The merit of the present study (25) is that it is by far the first RCT demonstrating the efficacy of adjuvant HAIC using the FOLFOX regime (FOLFOX-HAIC). The multicenter study design enhances the generalization of study results in the Eastern population. Another distinguishing feature is the high-risk characterization of the study population (HCC with MVI). MVI is a common histological feature of HCC and it is recognized as a major prognostic factor for tumor recurrence after curative hepatectomy (26,27). It accounts for the intrahepatic dissemination or micro-metastases from the primary tumor, leading to intrahepatic recurrence after hepatectomy. Focusing on this high-risk group helps to highlight the role of adjuvant HAIC in the prevention of intrahepatic recurrence after hepatectomy. This is by far the fundamental issue in carrying out clinical trials on adjuvant therapy for HCC. As mentioned before, HAIC allows high concentrations of the chemotherapeutic agent to be infused into the liver. Previous RCT has demonstrated the survival benefits of combined sorafenib and FOLFOX-HAIC in the treatment of locally advanced HCC with portal vein invasion. The present study has further solidified the adjuvant role of FOLFOX-HAIC. The safety issue of HAIC using the FOLFOX regime is also demonstrated in the present study. Because of the route of regional arterial infusion of FOLFOX, systemic drug toxicity has been minimized. Furthermore, the practice of performing arterial catheterization in every cycle of FOLFOX rather than using the implanted port system can avoid port-related complications, e.g., local infection, vascular thrombosis, and leakage of a chemotherapeutic drug into extrahepatic space.

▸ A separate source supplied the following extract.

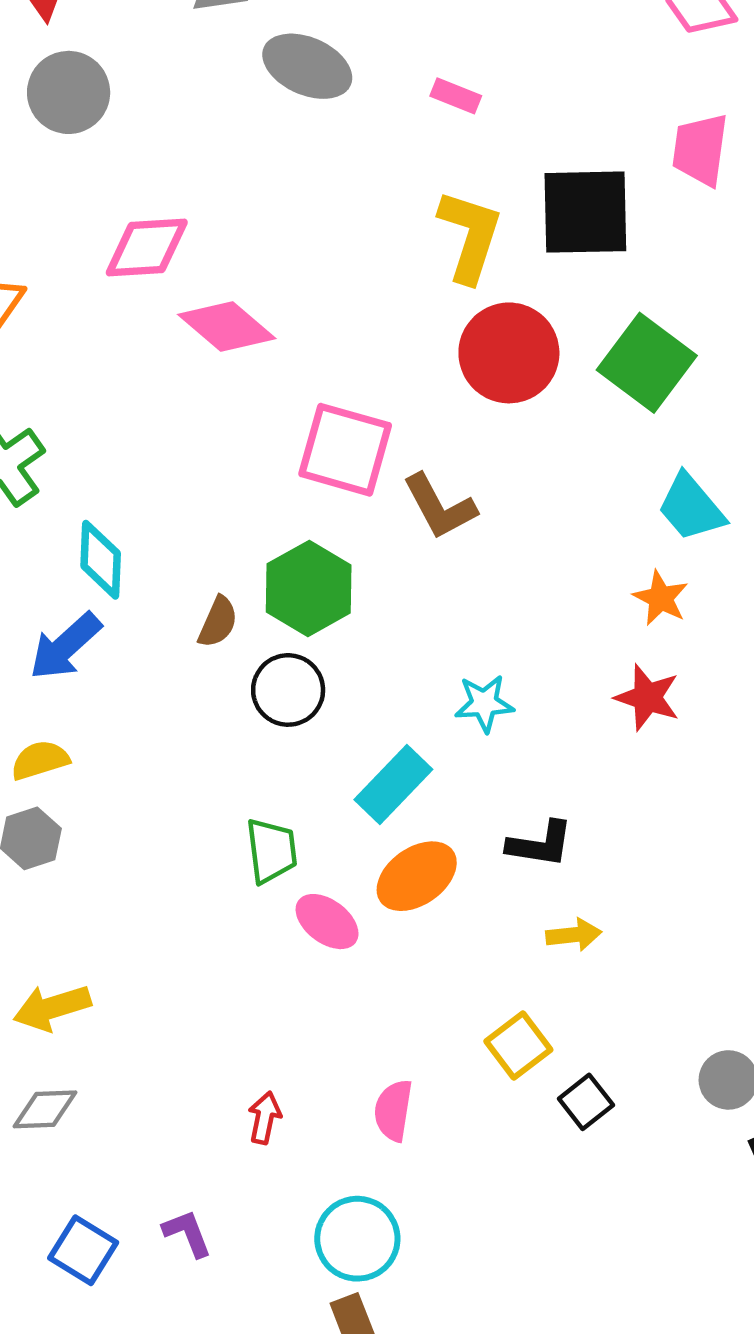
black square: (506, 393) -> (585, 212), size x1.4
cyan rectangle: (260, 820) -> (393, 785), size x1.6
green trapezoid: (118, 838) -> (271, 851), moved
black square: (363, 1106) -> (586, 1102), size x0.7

Although the present study pinpointed the clinical importance of adjuvant FOLFOX-HAIC, it has certain shortcomings (Table 2). First, there is an issue of patient compliance with the treatment protocol. In each cycle of HAIC, patients were required to be bedridden during chemotherapy administration for 3 days, since the drug was given through a transarterial catheter. This is to avoid the dislodgement of the catheter out of the hepatic arterial system during treatment. Because of this inconvenience, 24 patients (15.3%) in the treatment group received only one cycle of HAIC. Second, this study was carried out among major cancer centres in Mainland China only, where hepatitis B infection is endemic and is the main cause of primary liver cancer. As shown in the demographic data of this study, 87.3% of recruited patients were hepatitis B carriers. Hence, whether the message of this study can be generalized to Western populations, where hepatitis C infection and metabolic syndrome are predominant etiology of HCC, is questionable. Third, although recurrence-free survival has significantly improved in the HAIC group, the overall survival was comparable in both treatment and control groups. One postulation is that the recurrent tumor in both groups can still be manageable by various treatment modalities, rendering comparable overall survival among the cohorts. There is, however, limited data regarding the rate of cancer-related death among groups in the present study.
|Relatively high incompliance rate in treatment group (15.3%)|
|Generalization of the study findings to Western populations is questionable|
|Limited data on cancer-related death|
In summary, Li et al. (25) reported the first multicenter RCT demonstrating the efficacy of adjuvant FOLFOX-HAIC in patients with HCC, which has MVI. The recurrence-free survival was significantly prolonged with a hazard ratio of 0.59. This study certainly adds a great impact on clinical practice, showing the solid efficacy of adjuvant FOLFOX-HAIC in high-risk patients developing postoperative intrahepatic recurrence. It also forms the basis of future clinical trials using different combinations of chemotherapeutic agents or immunotherapeutic agents. Once the practical logistics of this treatment protocol are modified to enhance patients’ compliance, adjuvant FOLFOX-HAIC will no longer be a myth, but a reality.